Even bees have their preferred meal when they are hungry. Bees like flowers and their flavor when they are fresh from the rural areas rather than in the neighboring urban cities, researchers stated.
This newfound information will definitely challenge the urban beekeepers in how they will handle it. It will also debunk the long-believed thing that farmland and honey bees are incompatible, said authors of a new study from The Ohio State University. The researchers experimented on some honeybee colonies.

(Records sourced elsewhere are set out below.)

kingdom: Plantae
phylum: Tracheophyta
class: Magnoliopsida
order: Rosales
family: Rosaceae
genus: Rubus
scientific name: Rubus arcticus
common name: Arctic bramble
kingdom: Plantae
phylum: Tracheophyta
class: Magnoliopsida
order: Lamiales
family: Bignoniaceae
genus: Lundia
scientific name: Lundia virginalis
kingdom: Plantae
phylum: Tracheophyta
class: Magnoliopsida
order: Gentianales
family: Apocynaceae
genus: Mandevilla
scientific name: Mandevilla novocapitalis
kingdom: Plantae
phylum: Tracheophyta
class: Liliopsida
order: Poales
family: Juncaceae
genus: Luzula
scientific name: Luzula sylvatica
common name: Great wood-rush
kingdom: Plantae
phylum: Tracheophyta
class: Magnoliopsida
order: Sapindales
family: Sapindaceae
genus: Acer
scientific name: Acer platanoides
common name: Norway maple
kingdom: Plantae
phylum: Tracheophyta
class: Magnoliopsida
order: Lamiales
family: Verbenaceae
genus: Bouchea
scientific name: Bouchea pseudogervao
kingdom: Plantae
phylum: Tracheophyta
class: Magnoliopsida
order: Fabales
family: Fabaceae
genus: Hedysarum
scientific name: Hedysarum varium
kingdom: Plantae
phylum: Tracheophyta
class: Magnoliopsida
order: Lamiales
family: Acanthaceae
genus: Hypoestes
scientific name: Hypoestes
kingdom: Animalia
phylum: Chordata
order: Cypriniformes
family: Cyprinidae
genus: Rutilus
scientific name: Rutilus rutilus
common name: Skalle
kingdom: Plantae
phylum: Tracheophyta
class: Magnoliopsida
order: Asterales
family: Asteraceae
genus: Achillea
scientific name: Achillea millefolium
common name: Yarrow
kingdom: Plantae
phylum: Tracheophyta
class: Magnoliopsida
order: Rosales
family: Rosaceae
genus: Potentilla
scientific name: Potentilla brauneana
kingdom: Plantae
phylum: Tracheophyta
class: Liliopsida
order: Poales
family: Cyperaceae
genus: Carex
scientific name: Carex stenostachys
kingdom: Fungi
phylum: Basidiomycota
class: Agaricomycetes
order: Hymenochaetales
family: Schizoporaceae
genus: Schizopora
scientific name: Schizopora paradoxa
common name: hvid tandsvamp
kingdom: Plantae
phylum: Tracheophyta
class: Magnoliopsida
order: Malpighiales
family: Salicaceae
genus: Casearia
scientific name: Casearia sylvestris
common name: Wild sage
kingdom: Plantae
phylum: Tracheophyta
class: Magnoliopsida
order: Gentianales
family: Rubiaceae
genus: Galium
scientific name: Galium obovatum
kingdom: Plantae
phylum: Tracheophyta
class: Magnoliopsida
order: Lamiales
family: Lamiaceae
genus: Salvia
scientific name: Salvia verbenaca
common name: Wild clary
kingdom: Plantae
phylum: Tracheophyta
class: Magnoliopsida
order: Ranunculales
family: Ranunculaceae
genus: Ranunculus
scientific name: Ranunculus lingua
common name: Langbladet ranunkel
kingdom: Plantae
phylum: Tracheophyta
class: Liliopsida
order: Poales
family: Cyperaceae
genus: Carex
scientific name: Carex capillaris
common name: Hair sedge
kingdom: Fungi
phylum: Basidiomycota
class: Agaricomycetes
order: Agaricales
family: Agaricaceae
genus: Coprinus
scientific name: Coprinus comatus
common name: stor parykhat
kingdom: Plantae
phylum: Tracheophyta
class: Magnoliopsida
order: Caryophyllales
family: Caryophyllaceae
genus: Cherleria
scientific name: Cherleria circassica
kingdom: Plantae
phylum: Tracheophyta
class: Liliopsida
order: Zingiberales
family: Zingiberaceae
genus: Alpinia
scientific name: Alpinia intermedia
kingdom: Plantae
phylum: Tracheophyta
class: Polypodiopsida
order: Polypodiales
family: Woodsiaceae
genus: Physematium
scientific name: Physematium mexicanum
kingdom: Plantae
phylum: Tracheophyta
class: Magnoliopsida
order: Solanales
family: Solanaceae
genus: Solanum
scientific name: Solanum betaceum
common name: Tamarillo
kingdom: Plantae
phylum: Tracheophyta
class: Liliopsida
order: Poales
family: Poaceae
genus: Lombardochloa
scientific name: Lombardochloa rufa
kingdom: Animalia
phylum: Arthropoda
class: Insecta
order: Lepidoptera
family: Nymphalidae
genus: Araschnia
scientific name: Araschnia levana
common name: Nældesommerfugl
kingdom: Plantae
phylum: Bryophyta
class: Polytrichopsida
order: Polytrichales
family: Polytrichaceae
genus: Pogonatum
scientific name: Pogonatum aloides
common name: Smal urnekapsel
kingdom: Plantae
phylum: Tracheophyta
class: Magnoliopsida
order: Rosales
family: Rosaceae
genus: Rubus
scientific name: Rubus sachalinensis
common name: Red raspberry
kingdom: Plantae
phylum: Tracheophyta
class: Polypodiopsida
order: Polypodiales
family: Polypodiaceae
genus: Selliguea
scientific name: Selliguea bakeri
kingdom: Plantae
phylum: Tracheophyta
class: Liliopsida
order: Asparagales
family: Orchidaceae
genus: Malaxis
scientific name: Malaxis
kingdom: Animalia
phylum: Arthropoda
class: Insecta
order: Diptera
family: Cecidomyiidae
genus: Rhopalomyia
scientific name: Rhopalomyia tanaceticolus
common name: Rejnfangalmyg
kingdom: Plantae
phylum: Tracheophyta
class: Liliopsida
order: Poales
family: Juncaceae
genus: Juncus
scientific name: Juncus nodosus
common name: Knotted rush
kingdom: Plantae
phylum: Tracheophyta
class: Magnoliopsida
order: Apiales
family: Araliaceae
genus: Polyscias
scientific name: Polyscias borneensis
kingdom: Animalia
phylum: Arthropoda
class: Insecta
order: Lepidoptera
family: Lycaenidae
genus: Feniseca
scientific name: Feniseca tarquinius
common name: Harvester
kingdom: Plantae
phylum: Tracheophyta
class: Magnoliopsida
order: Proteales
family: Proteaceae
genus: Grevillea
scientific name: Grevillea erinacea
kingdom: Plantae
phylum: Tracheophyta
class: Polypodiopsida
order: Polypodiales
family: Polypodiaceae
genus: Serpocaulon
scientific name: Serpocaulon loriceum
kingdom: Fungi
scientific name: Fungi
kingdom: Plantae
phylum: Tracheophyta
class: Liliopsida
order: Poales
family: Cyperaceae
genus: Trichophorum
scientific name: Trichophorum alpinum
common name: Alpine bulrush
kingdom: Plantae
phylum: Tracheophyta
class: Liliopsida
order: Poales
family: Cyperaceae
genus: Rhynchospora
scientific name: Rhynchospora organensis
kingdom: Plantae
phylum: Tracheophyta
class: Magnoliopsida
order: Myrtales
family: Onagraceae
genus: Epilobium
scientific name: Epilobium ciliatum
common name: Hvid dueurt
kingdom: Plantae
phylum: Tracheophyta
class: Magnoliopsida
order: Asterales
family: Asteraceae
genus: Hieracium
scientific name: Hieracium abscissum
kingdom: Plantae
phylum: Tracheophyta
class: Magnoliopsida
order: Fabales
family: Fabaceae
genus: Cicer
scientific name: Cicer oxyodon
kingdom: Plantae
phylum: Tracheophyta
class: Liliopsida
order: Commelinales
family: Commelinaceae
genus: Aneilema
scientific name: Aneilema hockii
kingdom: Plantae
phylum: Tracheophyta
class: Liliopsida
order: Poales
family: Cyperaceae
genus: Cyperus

They placed the honey bee colonies in an apiary in a central Ohio cemetery right in the middle of where urban residential development meets the farmland. They left the colonies of honey bees to fend for themselves and choose what flower pollen and where to get nectar from. The outcome of the study has shocked the researchers. Almost every time, the honeybees went to the rural areas, unlike what they expected.
The study went on from late summer to early fall, said lead author Douglas Sponsler, who was a graduate student in entomology at Ohio State when the research was conducted in 2014. The study, which was published in the Journal of Urban Ecology, has found out that the plants from the agricultural areas are really favored by the bees. At some point, it even came out with 96 percent of collected pollen, reported Science Daily.
"Honey bees didn't seem to care that much what the floral diversity was. What they wanted was large patches of their favorite stuff," said Sponsler, who now works at Penn State University. The honey bees' favorite was Goldenrod, according to the researchers. It also became more prominent as winter was approaching and end of the season.
This might change the minds of beekeepers. This study has proven that assorted plants do not necessarily attract bees. This has also answered as to why bees in the urban areas are dying.